Deontay Wilder’s WBC heavyweight title reign will come full circle on Saturday night at the Barclays Center in Brooklyn when he takes on Bermane Stiverne. The bout, which can be seen on Showtime with the broadcast starting at 9 p.m. ET, will be a rematch of their fight from January 2015 in which Wilder (38-0-0, 37 KOs) took the belt off of Stiverne (25-2-1, 21 KOs) in a unanimous decision.
While Wilder was dominant in the fight, it remains the only time the champ hasn’t knocked out an opponent, so heading into his sixth title defense, there’s an air of unfinished business. However, there’s more that makes this bout intriguing. Wilder wasn’t supposed to fight Stiverne. He was supposed to go toe-to-toe with Luis Ortiz (27-0-0, 23 KOs) in a matchup of undefeated knockout artists that fell through when Ortiz failed a drug test.
It’s the second time Wilder has seen an opponent get pulled off of a fight for testing positive for performance enhancing drugs, as his mandatory bout in Russia with Alexander Povetkin last year fell apart the same way. This time, Stiverne was ready to step into Ortiz’s place, however, and Wilder will get his second bout of the year (and second bout since tearing his biceps and breaking his hand against Chris Arreola).
This week, Wilder spoke with UPROXX Sports about coming back from injury, taking care of unfinished business with Stiverne, the frustration of seeing opponents fail drug tests, a potential unification bout with Anthony Joshua, why he’s gotten into fashion, his prediction for when Stiverne goes down, and more.
How did camp go and how are you feeling heading into Saturday night?
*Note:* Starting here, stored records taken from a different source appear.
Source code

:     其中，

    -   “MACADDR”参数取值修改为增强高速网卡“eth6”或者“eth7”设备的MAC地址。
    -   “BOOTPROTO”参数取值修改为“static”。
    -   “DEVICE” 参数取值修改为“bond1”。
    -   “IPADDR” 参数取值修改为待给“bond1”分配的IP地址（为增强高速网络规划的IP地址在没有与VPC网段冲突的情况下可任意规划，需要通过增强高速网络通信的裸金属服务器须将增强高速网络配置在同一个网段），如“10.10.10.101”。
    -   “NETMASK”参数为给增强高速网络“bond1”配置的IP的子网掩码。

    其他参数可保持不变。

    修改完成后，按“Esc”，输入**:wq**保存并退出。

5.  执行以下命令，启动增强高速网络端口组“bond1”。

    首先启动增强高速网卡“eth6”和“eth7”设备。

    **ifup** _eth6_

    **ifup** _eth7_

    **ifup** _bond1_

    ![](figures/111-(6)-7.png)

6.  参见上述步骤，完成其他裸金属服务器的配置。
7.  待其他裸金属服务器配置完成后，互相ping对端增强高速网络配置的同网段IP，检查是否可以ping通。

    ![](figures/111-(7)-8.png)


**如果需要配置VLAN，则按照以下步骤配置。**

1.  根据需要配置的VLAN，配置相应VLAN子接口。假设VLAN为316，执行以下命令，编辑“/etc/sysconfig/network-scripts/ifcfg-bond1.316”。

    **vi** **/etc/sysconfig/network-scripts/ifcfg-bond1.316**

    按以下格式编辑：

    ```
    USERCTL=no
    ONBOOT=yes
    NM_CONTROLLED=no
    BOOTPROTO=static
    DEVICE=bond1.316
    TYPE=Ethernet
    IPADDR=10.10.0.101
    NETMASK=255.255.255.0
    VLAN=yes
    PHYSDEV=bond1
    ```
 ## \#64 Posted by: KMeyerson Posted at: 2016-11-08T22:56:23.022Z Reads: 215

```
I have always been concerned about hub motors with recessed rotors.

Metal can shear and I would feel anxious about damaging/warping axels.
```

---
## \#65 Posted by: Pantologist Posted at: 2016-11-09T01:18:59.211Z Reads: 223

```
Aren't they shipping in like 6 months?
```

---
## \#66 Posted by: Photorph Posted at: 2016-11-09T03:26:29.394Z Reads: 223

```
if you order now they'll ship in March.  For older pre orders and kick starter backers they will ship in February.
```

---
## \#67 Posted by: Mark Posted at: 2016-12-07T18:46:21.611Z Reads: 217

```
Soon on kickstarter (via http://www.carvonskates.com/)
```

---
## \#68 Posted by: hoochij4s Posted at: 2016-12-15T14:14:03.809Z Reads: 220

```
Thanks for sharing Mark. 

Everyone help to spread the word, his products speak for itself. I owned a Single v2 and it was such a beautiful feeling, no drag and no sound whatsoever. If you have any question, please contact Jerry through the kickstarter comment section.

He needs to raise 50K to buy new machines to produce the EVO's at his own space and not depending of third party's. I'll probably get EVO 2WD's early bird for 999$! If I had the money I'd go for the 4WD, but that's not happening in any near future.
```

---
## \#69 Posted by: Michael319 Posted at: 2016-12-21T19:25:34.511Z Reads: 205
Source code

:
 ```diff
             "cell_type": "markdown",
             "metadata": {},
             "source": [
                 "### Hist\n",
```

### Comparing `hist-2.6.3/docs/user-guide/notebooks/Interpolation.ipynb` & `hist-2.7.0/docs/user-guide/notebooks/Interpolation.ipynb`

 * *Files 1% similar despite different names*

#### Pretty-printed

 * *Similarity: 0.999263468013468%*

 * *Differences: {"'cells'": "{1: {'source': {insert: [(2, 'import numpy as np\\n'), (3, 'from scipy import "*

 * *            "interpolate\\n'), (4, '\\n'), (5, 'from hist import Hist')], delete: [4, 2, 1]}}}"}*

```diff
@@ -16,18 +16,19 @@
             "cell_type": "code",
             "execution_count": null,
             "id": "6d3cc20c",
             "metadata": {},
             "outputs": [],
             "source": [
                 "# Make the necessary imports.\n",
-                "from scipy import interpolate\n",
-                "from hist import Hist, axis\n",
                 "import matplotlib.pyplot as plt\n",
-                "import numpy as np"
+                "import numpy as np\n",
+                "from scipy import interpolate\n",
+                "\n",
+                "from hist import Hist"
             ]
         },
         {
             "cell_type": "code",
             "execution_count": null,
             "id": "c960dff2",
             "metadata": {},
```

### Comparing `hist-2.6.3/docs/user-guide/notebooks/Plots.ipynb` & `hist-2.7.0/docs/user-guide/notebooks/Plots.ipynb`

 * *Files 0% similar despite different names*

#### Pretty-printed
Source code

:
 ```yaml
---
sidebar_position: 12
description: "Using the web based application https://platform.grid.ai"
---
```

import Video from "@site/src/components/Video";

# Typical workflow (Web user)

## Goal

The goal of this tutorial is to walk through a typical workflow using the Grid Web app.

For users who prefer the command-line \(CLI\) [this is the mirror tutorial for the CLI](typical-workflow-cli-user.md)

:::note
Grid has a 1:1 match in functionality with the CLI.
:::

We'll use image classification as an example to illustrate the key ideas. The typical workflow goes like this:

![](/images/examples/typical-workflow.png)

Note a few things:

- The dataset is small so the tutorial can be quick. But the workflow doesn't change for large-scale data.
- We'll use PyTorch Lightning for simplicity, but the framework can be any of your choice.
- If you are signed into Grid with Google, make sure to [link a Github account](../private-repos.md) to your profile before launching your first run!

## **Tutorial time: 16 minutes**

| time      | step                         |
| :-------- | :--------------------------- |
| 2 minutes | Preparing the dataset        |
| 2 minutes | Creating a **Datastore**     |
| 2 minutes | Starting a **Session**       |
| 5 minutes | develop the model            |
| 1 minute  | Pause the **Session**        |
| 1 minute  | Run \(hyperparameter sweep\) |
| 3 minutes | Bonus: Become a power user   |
Everything is going well, man. I’m doing good. I’m feeling great, I can’t wait for Saturday night. It can’t come any sooner. I woke up this morning thinking it was Wednesday. It’s only Tuesday.
What is it like for you the week of a fight? You always seem so eager to be in the ring. How do you kind of calm yourself and make sure that you’re taking the proper steps the week before to get ready and stay patient?
I think for me, because it’s different for different fighters, you know a lot of fighters get into superstitious stuff and certain things they want to do. Some want to be alone, some, you know what works for you. What works for me is just being me, silly, being around people whether I know them or not, just enjoying life, steered in a positive light, at peace. Then when I get closer to the fight, that’s when I really just zone in to what I need to do. Although, during the week, I’m still focused, like now. Although I’ll talk to the media and traveling, I’m 100% still focused, but I’m at another focus. When I get closer to the fight, I’m going to be super focused. I like the way I am. God definitely didn’t make a mistake when he made me.
You’re now in your second fight back from the biceps injury and the broken hand. What did that Washington fight prove to yourself and the rest of the boxing world about you coming back?
It really doesn’t, to be honest, it didn’t prove nothing to me because once I obtained the belt I always had injuries. Even when I won the belt I had an injury. I broke my hand in third round. I ruptured my eye socket and I couldn’t see in that fight. Obtaining the belt and anything after it, I’ve always fought through pain and injuries. That’s just me, so beating Washington, coming off injuries, it was nothing that I proved to myself. It was something I already knew that I could do from previous fights and stuff like that, with experience.
Every time you go through something in that ring, or even through life, it should be a lesson, and experience you can take from that. Whether it was good or bad, you learn, and you apply that to your life, that’s how people become wise through knowledge.